Legend has it that Valentine Pototski, the son of a Polish nobleman, met an old Jew at a tavern and promised to convert to Judaism if the Jew convincingly argued the superiority of Judaism. Some say that the young count became interested in Judaism while studying at the University of Paris. Whatever the inspiration, Valentine went to Amsterdam, where he converted to Judaism and changed his name to Abraham ben Abraham.

Returning to Vilna (Poland), Abraham ben Abraham took up an active Jewish life of Torah study. Unfortunately, his furious father, Count Pototski, informed the Church of his son’s heresy. The Church found him and demanded, under threat of death, that he forsake his Judaism and return to the Church. But, Abraham ben Abraham would have none of it.

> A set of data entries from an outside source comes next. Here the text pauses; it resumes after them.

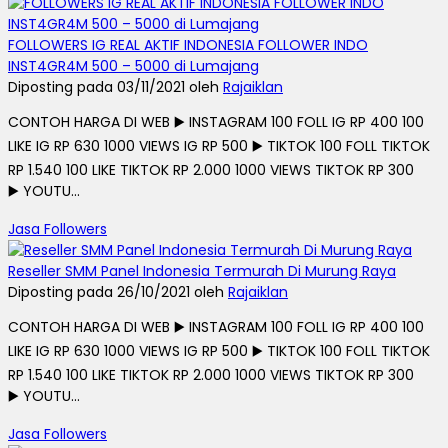
FOLLOWERS IG REAL AKTIF INDONESIA FOLLOWER INDO
INST4GR4M 500 – 5000 di Lumajang
Diposting pada 03/11/2021 oleh
Rajaiklan
CONTOH HARGA DI WEB ▶️ INSTAGRAM 100 FOLL IG RP 400 100
LIKE IG RP 630 1000 VIEWS IG RP 500 ▶️ TIKTOK 100 FOLL TIKTOK
RP 1.540 100 LIKE TIKTOK RP 2.000 1000 VIEWS TIKTOK RP 300
▶️ YOUTU...
Jasa Followers
Reseller SMM Panel Indonesia Termurah Di Murung Raya
Diposting pada 26/10/2021 oleh
Rajaiklan
CONTOH HARGA DI WEB ▶️ INSTAGRAM 100 FOLL IG RP 400 100
LIKE IG RP 630 1000 VIEWS IG RP 500 ▶️ TIKTOK 100 FOLL TIKTOK
RP 1.540 100 LIKE TIKTOK RP 2.000 1000 VIEWS TIKTOK RP 300
▶️ YOUTU...
Jasa Followers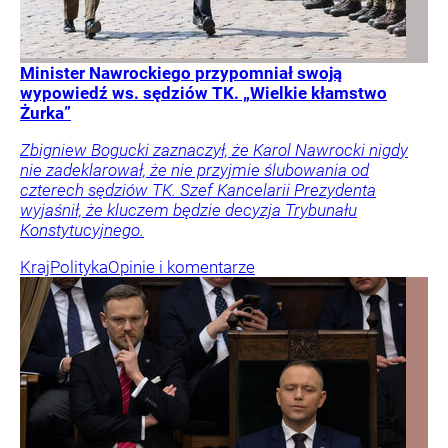
Minister Nawrockiego przypomniał swoją
wypowiedź ws. sędziów TK. „Wielkie kłamstwo
Żurka”
Zbigniew Bogucki zaznaczył, że Karol Nawrocki nigdy
nie zadeklarował, że nie przyjmie ślubowania od
czterech sędziów TK. Szef Kancelarii Prezydenta
wyjaśnił, że kluczem będzie decyzja Trybunału
Konstytucyjnego.
Kraj
Polityka
Opinie i komentarze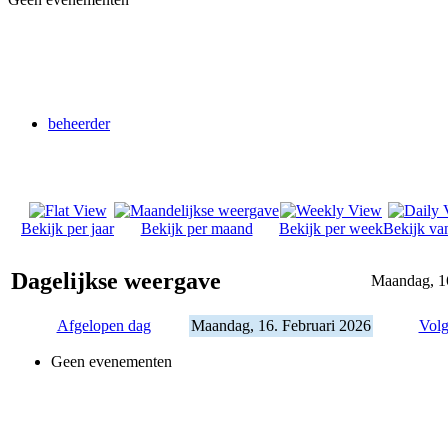
beheerder
Bekijk per jaar
Bekijk per maand
Bekijk per week
Bekijk va
Dagelijkse weergave
Maandag, 16
Afgelopen dag
Maandag, 16. Februari 2026
Volg
Geen evenementen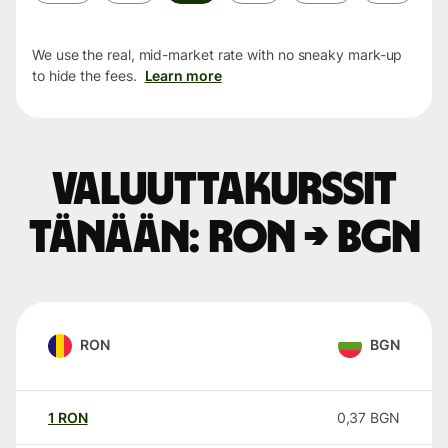
period
We use the real, mid-market rate with no sneaky mark-up
to hide the fees.
Learn more
Valuuttakurssit
tänään: RON → BGN
RON
BGN
1
RON
0,37
BGN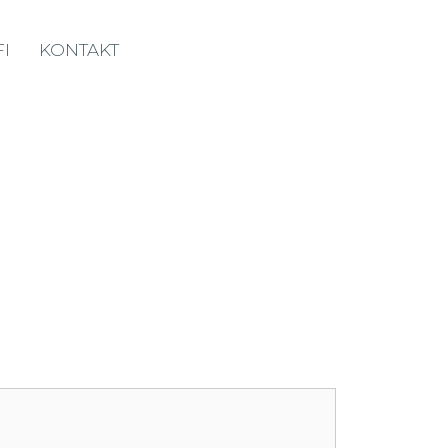
I
KONTAKT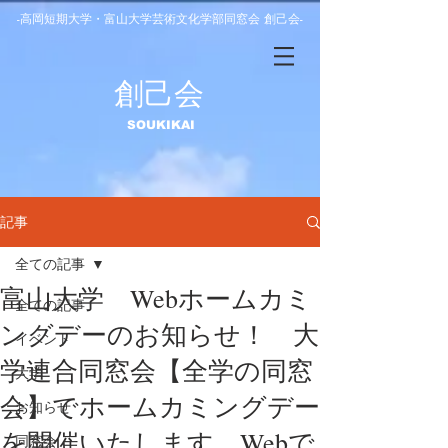
-高岡短期大学・富山大学芸術文化学部同窓会 創己会-
​創己会
​SOUKIKAI
記事
全ての記事
富山大学 Webホームカミ
全ての記事
ングデーのお知らせ！ 大
イベント
学連合同窓会【全学の同窓
大学
会】でホームカミングデー
お知らせ
を開催いたします。Webで
同窓会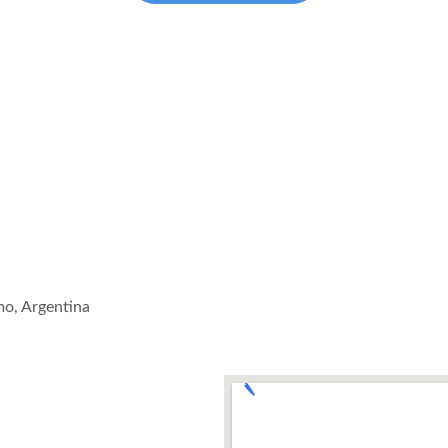
mo, Argentina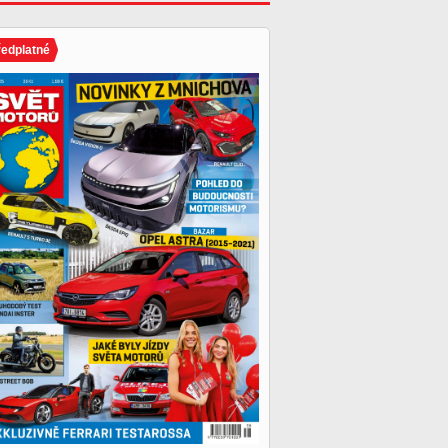
ředplatné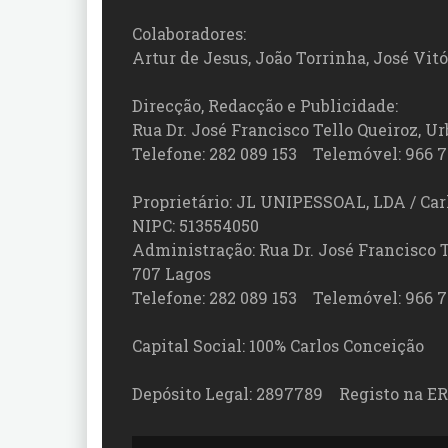
Colaboradores:
Artur de Jesus, João Torrinha, José Vit
Direcção, Redacção e Publicidade:
Rua Dr. José Francisco Tello Queiroz, Urb
Telefone: 282 089 153 Telemóvel: 966 7
Proprietário: JL UNIPESSOAL, LDA / Car
NIPC: 513554050
Administração: Rua Dr. José Francisco Tel
707 Lagos
Telefone: 282 089 153 Telemóvel: 966 7
Capital Social: 100% Carlos Conceição
Depósito Legal: 2897789 Registo na ER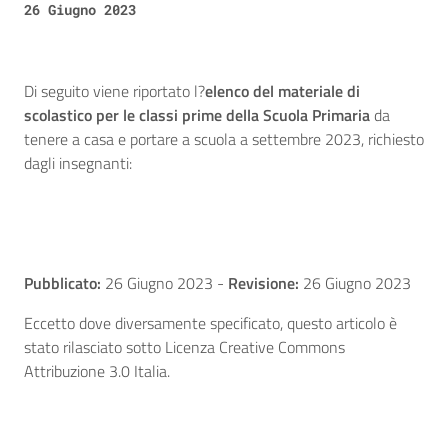
26 Giugno 2023
Di seguito viene riportato l?
elenco del materiale di
scolastico per le classi prime della Scuola Primaria
da
tenere a casa e portare a scuola a settembre 2023, richiesto
dagli insegnanti:
Pubblicato:
26 Giugno 2023
-
Revisione:
26 Giugno 2023
Eccetto dove diversamente specificato, questo articolo è
stato rilasciato sotto Licenza Creative Commons
Attribuzione 3.0 Italia.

While awaiting his execution, Abraham ben Abraham was visited by the Vilna Gaon (1720-1797, the greatest scholar of his generation), who was deeply impressed by the ger tzedek’s (righteous convert) declaration that he was not afraid to die and was, in fact, proud to have the opportunity to publicly proclaim his belief in God.

On Shavuot 1749, the ger tzedek was burned at the stake. That night, several Vilna Jews, dressed as Polish peasants, slipped into the churchyard and gathered his ashes for proper Jewish burial.

The martyrdom of Abraham ben Abraham had a powerful impact on the Jews of Vilna. The Vilna Gaon requested that, upon his own death, he be buried next to Abraham ben Abraham. In fact, until his grave was desecrated and almost all of the Jews of Vilna were murdered during World War II, the Jewish community maintained the tradition, established by the Gaon, of visiting Abraham ben Abraham’s grave on the anniversary of his death, the second day of Shavuot.